Some nights I’ll walk up to the monkey temple, when I’m feeling alright, and see the moonlight

over the river and think ‘wouldn’t it be nice to point that out to old Alyssa or Kadin’ or ‘wouldn’t
it be nice if Mr. Van Gogh could see that, the painting he would see in it’
Sometimes I’ll look in the mirror in my little ensuite bathroom and feel as if my youth is starting
to slip from me. I will think that soon I will be an ugly old man gazing in wonder at the beauty of
fresh youthful women, and this piques something of a, desperation in me.
And I will get stoned then drink in bars and talk to anyone who’ll listen and make an ass of
myself, and the allusions of some of my drunken evening conversations are inescapable. And
then when I have scared off all my new friends, in my pad with my watercolours and pens,
perhaps on some, subconscious level to ward off feelings of my own waning youth and vitality,
I’ll find myself painting rather sprightly and fresh young women, laughing, dancing, smiling, and
at times even making love.
And then I’ll be offering up drunken opinons on Cezanne, Van Gogh, Picasso, Le Sidaner, Degas,
whoever, to anyone who will listen.
And later, as the dope begins to lose its hold, I’ll start to feel as if I’m watching myself slowly
deteriorate, as if from the view point of some other man. And around this stage, I can only
faintly speak out of the vast encroaching darkness.

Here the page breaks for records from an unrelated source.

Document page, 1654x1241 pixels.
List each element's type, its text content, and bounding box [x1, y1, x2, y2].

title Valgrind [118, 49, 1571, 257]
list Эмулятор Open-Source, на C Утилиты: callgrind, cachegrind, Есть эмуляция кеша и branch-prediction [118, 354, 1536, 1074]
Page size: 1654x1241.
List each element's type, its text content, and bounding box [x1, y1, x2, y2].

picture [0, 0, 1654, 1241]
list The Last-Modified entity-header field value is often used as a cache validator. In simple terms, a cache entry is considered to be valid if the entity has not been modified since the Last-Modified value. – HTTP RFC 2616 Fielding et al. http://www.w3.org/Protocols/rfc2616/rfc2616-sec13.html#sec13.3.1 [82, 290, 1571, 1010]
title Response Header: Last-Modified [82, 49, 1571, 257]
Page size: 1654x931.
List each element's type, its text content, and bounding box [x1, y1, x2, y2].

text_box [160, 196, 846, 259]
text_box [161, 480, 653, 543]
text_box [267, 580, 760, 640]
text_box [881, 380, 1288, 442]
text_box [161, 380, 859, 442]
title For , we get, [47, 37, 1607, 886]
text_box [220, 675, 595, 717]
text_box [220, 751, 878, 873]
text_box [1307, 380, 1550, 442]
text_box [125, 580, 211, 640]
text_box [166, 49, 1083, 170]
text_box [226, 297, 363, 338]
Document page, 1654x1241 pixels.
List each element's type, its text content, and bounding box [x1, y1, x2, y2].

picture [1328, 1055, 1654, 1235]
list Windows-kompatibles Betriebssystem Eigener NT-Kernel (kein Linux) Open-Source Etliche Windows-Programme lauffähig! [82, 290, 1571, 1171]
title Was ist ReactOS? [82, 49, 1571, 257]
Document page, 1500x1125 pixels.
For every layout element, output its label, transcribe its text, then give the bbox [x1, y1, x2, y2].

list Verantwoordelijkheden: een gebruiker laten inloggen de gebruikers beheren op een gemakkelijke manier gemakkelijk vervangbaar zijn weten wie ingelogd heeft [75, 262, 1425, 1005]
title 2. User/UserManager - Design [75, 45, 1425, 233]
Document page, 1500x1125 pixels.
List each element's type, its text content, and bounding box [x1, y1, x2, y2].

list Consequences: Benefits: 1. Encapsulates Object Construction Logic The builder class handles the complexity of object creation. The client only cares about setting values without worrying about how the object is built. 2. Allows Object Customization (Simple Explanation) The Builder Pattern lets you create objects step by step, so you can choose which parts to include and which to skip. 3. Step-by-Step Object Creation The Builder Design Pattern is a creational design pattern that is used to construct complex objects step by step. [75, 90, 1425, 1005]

And I’ll eventually muster up the energy to shuffle on home and have another shot before I go
to bed. And I’ll lay there hugging my pillow and then in time I’ll come to find myself in strange
worlds… In the hold of some old ship, with a lantern swinging faintly above, dimly illuminating
the scene and then you’ll notice the smears of blood about the dim wooden planks of the hull;
or you’ll be in some great cavernous hell, watching the swarms of great bug-like ghouls crawl
up the distant walls of the place.
…As I type this now I can hear the noises of the squalid alleys below, and from my window, I can
see a messy, spider-like tangle of black wires.
Ah how it all seems to be falling apart now, with one foot in eternity.
Tho in the darkness, I know, the faint images of this garish world will fade away, and the new
ones will take their place, the sweet beckoning of some undiscovered country.